Tax Deducted at Source for Cryptocurrencies

  • Furthermore, as per section 194S of the Income Tax Act, you will be charged 1% TDS also to keep a track of transactions.
  • The requirement to deduct 1% of the consideration applies irrespective of whether the consideration is in cash, partly in cash and partly in consideration for another VDA, or in consideration for only another VDA. 
  • The tax will be imposed on the owner of the blockchain on which digital assets are traded (whether or not they are residents in India) as per Indian e-commerce rules.
  • Moreover, as per Section 206AB of the Income-Tax Act, 1961, if any person has failed to file their ITR and the TDS is mounting to more than ₹50,000 every year, then the TDS will be deducted at 5%.
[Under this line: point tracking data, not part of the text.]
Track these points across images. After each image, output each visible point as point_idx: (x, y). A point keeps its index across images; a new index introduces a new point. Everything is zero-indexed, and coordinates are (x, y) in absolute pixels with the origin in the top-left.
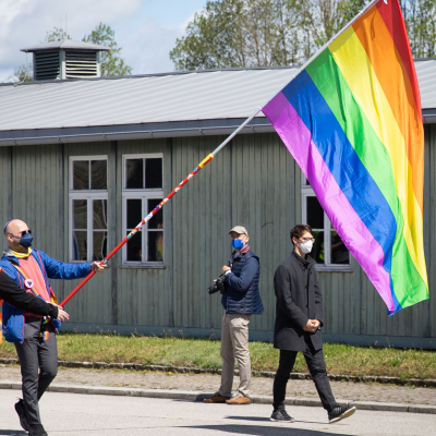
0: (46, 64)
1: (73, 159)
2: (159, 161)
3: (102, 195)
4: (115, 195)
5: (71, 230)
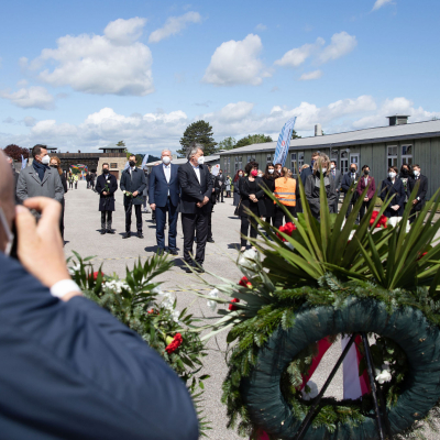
1: (388, 146)
2: (411, 146)
3: (395, 157)
4: (399, 157)
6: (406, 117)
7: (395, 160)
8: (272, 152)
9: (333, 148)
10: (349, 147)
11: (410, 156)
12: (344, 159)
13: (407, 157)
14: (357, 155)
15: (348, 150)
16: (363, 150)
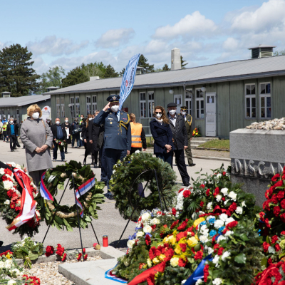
0: (256, 53)
1: (246, 85)
2: (269, 84)
3: (254, 96)
4: (258, 96)
5: (246, 108)
6: (270, 49)
7: (254, 99)
8: (117, 91)
9: (188, 87)
10: (205, 85)
11: (269, 95)
12: (200, 99)
13: (266, 96)
14: (214, 94)
15: (203, 89)
16: (220, 88)
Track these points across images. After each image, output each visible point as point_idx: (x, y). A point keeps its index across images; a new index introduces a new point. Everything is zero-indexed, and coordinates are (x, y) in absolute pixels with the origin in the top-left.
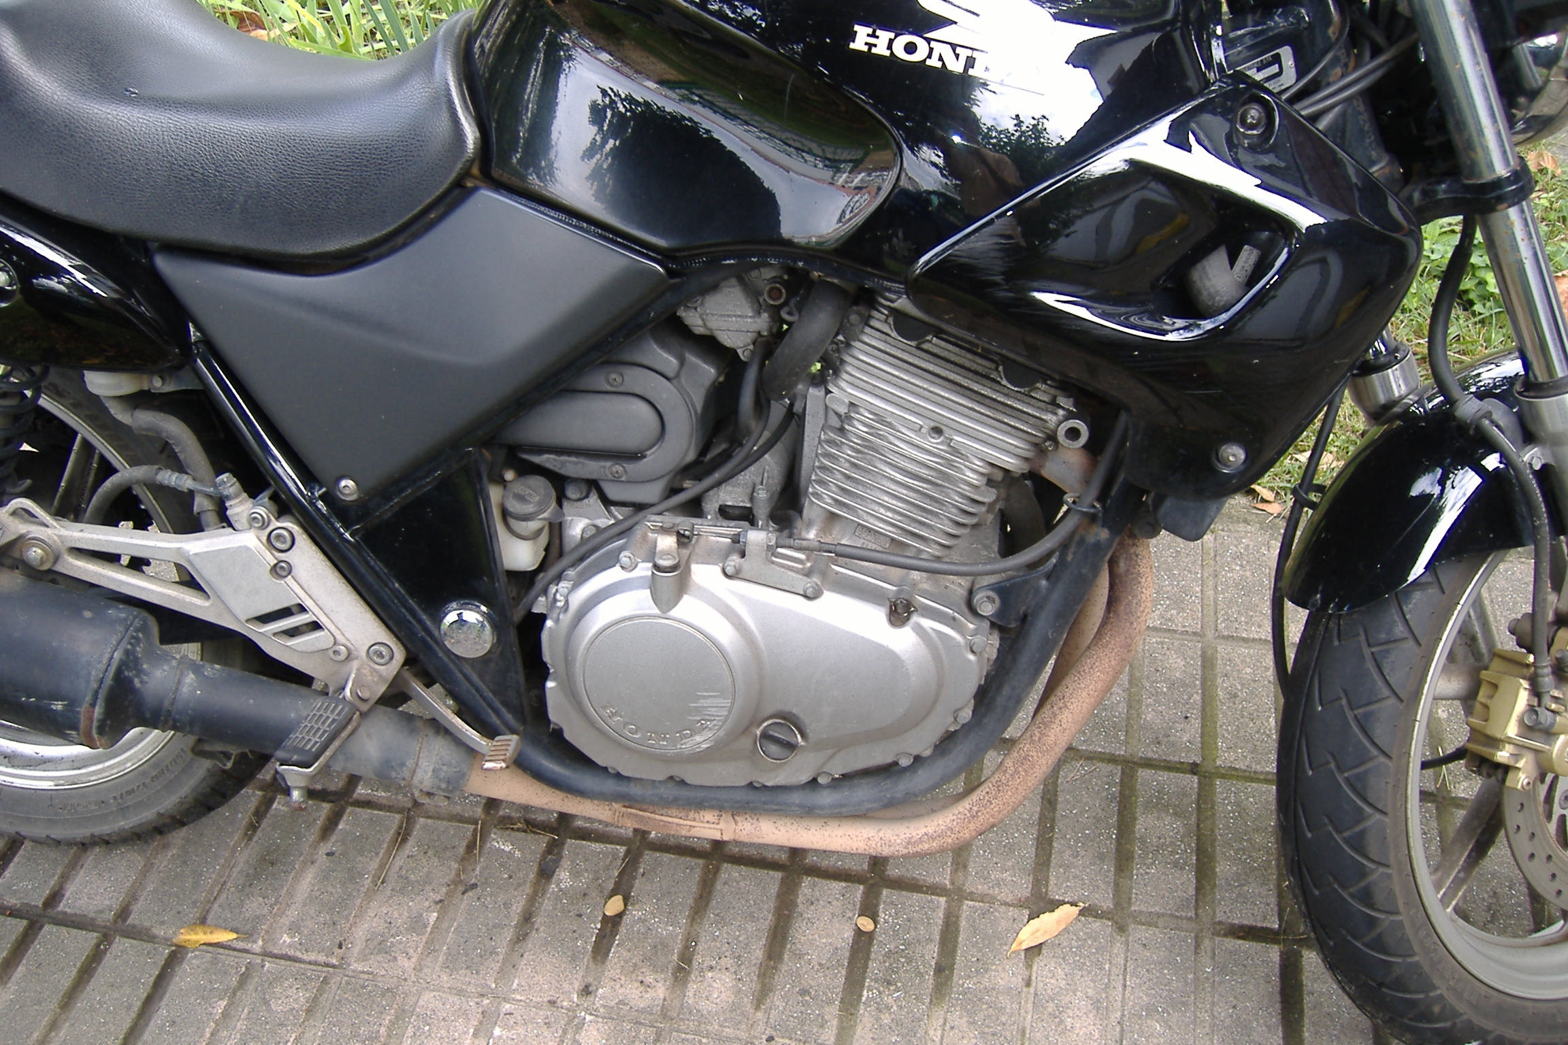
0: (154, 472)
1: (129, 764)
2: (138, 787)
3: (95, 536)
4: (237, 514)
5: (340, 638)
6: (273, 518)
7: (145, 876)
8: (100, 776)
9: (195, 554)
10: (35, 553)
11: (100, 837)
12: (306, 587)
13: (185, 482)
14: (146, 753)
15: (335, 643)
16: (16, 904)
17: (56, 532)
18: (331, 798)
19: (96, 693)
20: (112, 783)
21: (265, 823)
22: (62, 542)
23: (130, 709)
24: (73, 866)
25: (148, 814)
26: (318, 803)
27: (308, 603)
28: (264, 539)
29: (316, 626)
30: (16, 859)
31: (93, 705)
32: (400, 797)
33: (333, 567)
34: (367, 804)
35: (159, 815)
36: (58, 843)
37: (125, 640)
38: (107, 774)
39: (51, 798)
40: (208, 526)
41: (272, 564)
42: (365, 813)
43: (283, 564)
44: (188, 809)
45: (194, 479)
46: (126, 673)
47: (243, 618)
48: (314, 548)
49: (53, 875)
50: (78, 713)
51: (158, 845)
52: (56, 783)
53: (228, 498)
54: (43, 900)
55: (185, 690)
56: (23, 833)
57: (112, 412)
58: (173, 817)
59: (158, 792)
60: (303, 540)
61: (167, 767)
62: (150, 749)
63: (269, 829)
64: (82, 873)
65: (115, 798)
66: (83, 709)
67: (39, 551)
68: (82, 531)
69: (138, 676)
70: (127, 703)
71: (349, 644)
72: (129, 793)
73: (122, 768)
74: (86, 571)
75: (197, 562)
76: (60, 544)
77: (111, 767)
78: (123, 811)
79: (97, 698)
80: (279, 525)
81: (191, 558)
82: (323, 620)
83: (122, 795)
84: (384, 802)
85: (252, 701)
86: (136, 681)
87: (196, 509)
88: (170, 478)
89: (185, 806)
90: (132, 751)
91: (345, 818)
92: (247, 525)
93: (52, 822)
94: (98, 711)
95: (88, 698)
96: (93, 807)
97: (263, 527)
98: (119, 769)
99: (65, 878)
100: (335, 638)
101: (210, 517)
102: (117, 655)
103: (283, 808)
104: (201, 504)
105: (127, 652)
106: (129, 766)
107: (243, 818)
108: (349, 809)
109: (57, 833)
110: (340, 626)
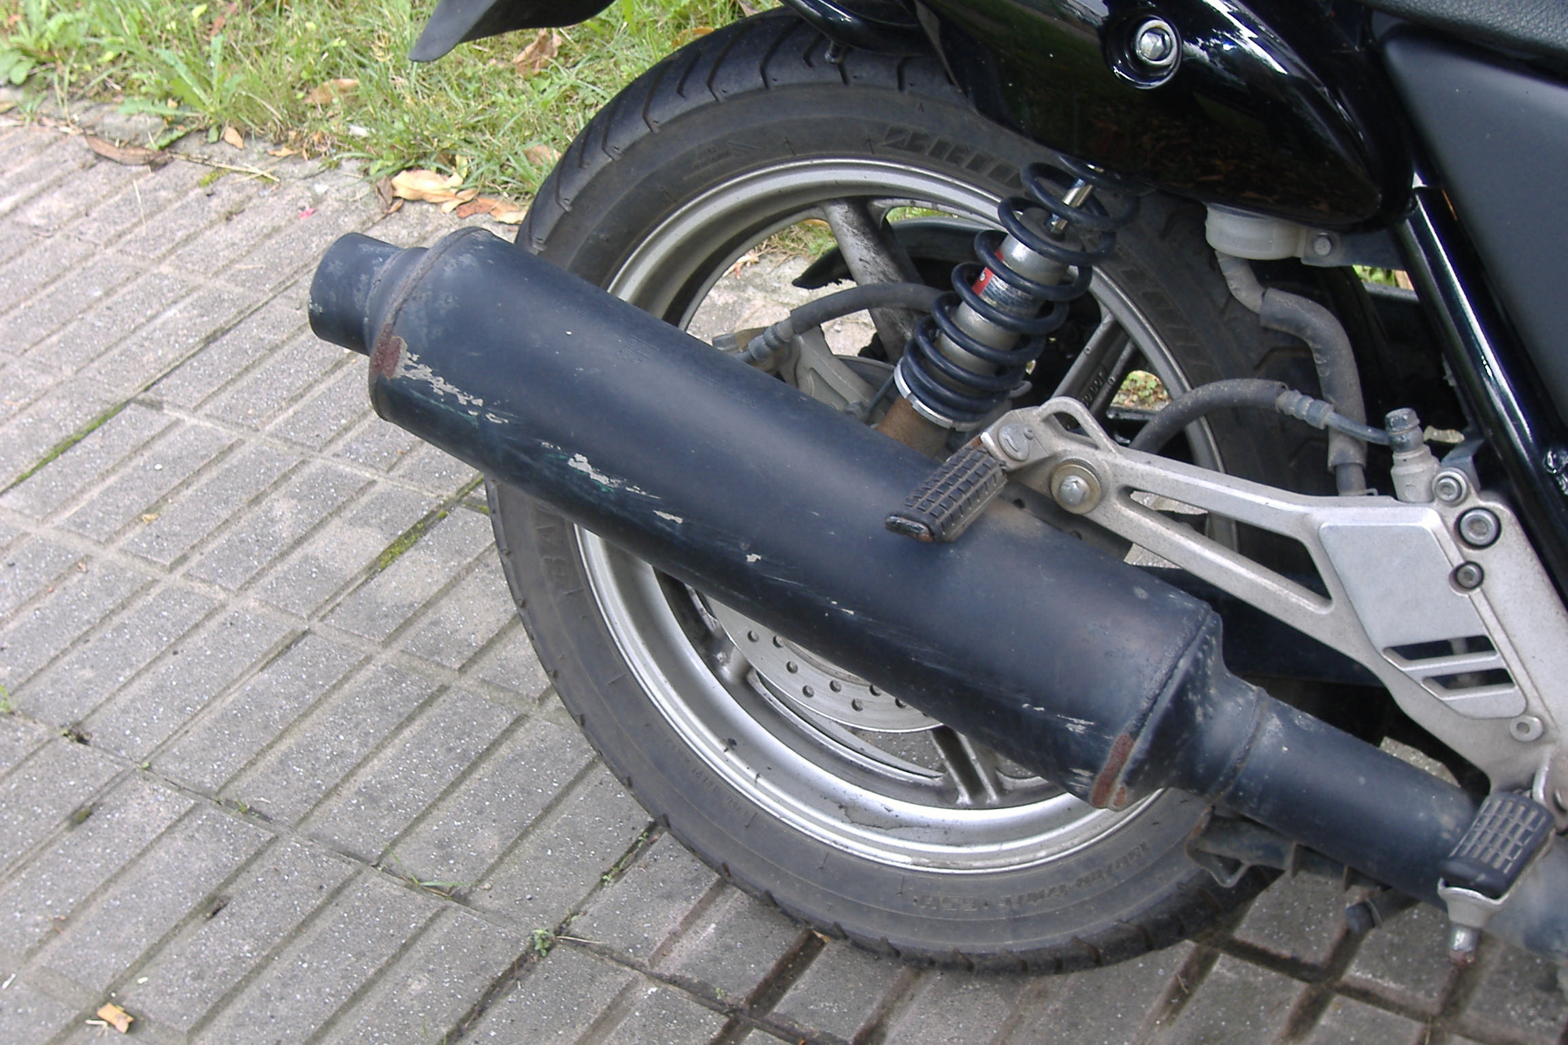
0: (1275, 389)
1: (1043, 853)
2: (1052, 891)
3: (1171, 475)
4: (1414, 475)
5: (1535, 703)
6: (1473, 491)
7: (1010, 1033)
8: (989, 863)
9: (1330, 528)
10: (1075, 484)
11: (967, 956)
12: (1500, 611)
13: (1321, 413)
14: (1076, 841)
15: (1526, 711)
16: (812, 1033)
17: (1110, 458)
18: (1305, 974)
19: (1144, 717)
20: (1008, 876)
21: (1201, 991)
22: (1115, 476)
23: (1180, 754)
24: (900, 994)
25: (1057, 935)
26: (1288, 979)
27: (1498, 638)
28: (1451, 521)
29: (1499, 677)
30: (814, 965)
31: (1134, 735)
32: (1421, 995)
33: (1551, 587)
34: (1364, 995)
35: (1076, 940)
36: (895, 953)
37: (1196, 643)
38: (1002, 862)
39: (904, 881)
40: (1349, 488)
41: (1456, 564)
42: (1364, 1010)
43: (1472, 568)
44: (1123, 941)
45: (1336, 411)
46: (1190, 695)
47: (1381, 641)
48: (1529, 550)
49: (870, 1001)
50: (1107, 743)
51: (1031, 991)
52: (916, 860)
53: (1403, 447)
54: (854, 1035)
55: (1265, 741)
56: (844, 927)
57: (1233, 285)
58: (1093, 948)
59: (1083, 904)
60: (1513, 533)
61: (1110, 867)
62: (1086, 836)
63: (1207, 1002)
64: (914, 1007)
65: (1008, 901)
66: (1115, 739)
67: (1081, 482)
68: (1149, 463)
69: (1202, 704)
70: (1178, 743)
71: (1547, 717)
72: (1034, 897)
73: (1031, 856)
74: (1139, 526)
75: (1331, 542)
76: (1111, 478)
77: (1012, 853)
78: (1016, 923)
79: (1143, 725)
80: (1482, 503)
81: (1322, 533)
82: (1516, 670)
83: (1021, 898)
84: (1392, 997)
85: (1362, 780)
86: (1199, 712)
87: (1332, 458)
88: (1297, 404)
89: (1122, 935)
90: (1054, 834)
91: (1330, 1009)
92: (1423, 495)
93: (895, 919)
94: (1138, 747)
95: (1131, 723)
96: (968, 908)
97: (1454, 503)
98: (1025, 858)
99: (887, 1010)
100: (1527, 703)
101: (1355, 476)
102: (1183, 664)
103: (1229, 974)
104: (1342, 452)
105: (1196, 663)
106: (1042, 856)
107: (1165, 977)
108: (1337, 998)
109: (899, 937)
110: (1540, 683)
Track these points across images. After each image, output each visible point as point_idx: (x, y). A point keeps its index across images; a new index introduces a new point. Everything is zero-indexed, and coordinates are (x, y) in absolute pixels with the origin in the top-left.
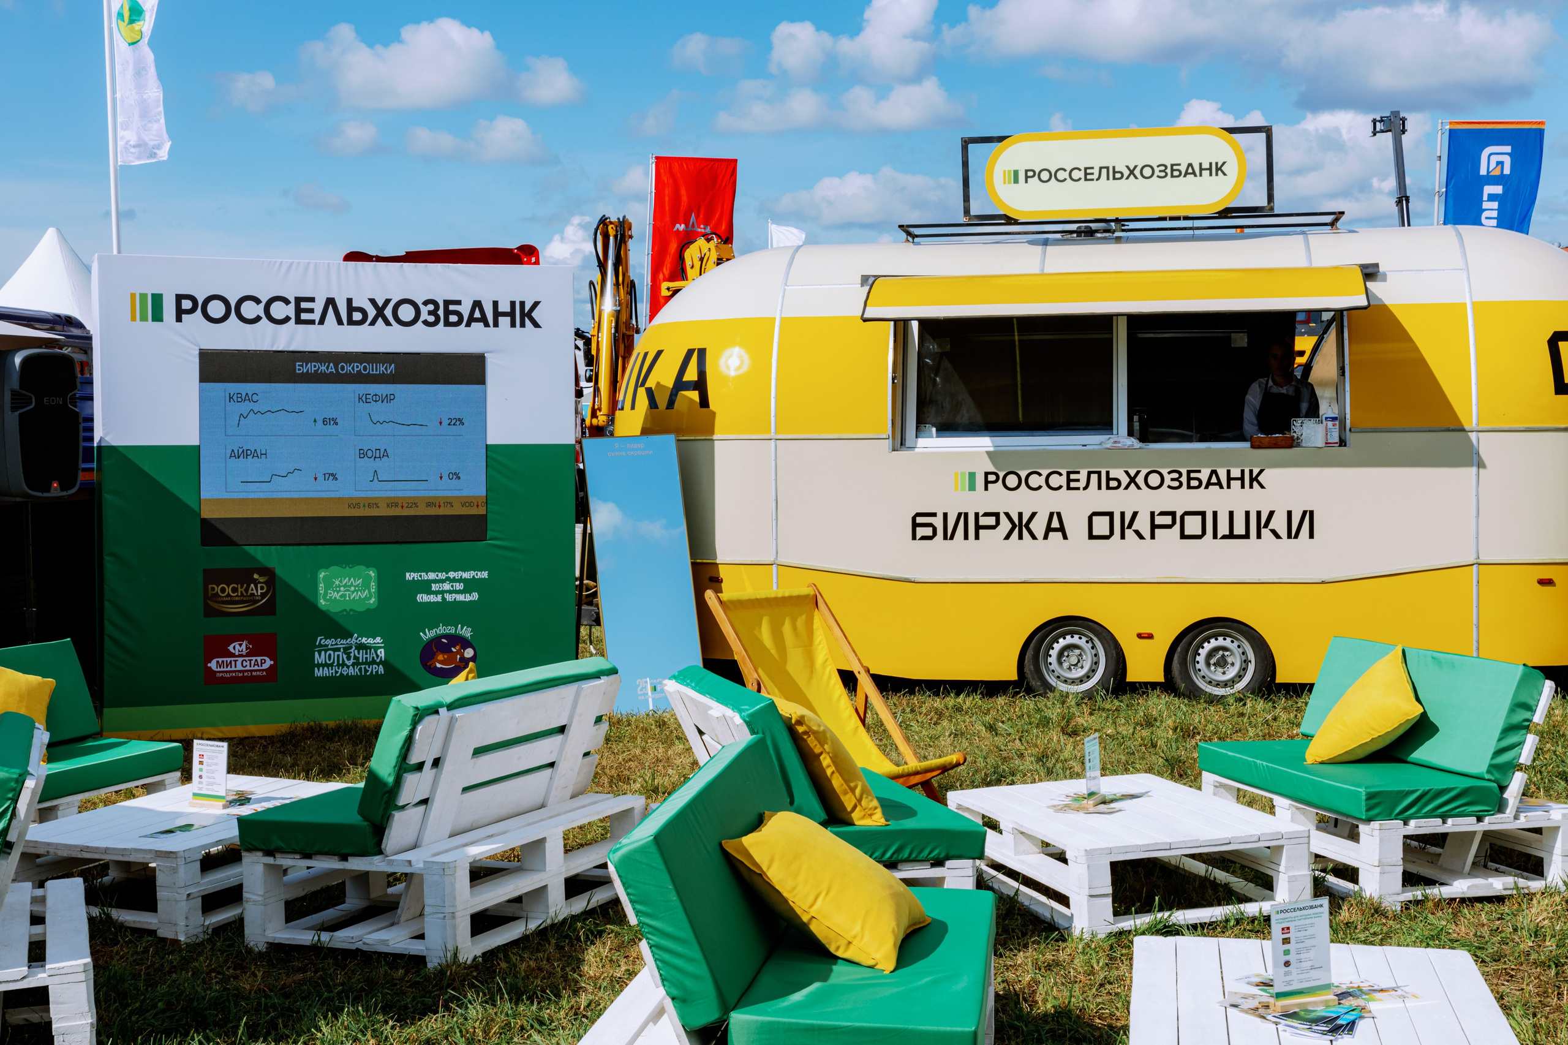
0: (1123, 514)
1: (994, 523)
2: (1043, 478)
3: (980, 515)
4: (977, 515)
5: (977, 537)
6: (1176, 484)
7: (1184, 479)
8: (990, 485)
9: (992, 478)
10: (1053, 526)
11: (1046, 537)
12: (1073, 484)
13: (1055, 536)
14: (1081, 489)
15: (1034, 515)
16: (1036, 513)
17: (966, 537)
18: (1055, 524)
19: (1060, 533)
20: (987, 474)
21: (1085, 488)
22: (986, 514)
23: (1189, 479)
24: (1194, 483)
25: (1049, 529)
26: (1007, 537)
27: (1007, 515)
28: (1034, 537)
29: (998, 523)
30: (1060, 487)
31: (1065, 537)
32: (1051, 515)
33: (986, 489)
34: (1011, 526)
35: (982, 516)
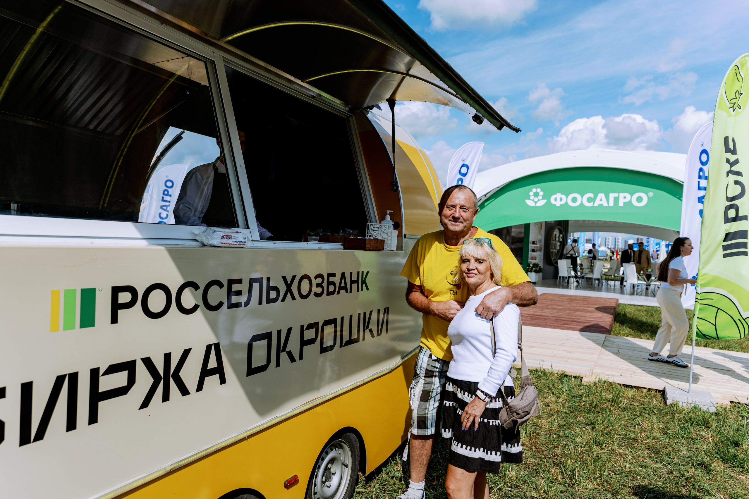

When can people incur crypto taxes?

  • If you are working in an organization and trading in cryptocurrency, you will be taxed as per your income tax slab.
  • Capital gains made on crypto investments will be taxed at a flat 30% from FY23 irrespective of your tax slab.
  • The gifting of digital assets will attract tax in the hands of the receiver.

Lack of clarity on crypto taxes

  • The decision to tax crypto is not indicative of the legalization of cryptocurrencies in India.
  • The government has not prescribed the manner in which crypto ought to be valued. This will further reduce faith in the Indian tax regime.
  • The new tax is aimed at discouraging investment in these assets.

Can we avoid paying a 30% tax on cryptos?

Although the government has introduced crypto taxes and its own digital currency, people are still unclear about the regulations. The government has been saying repeatedly that crypto is illegal. Meanwhile, have you booked your profits and saved crypto taxes yet?

Do you think crypto should be legalized in India?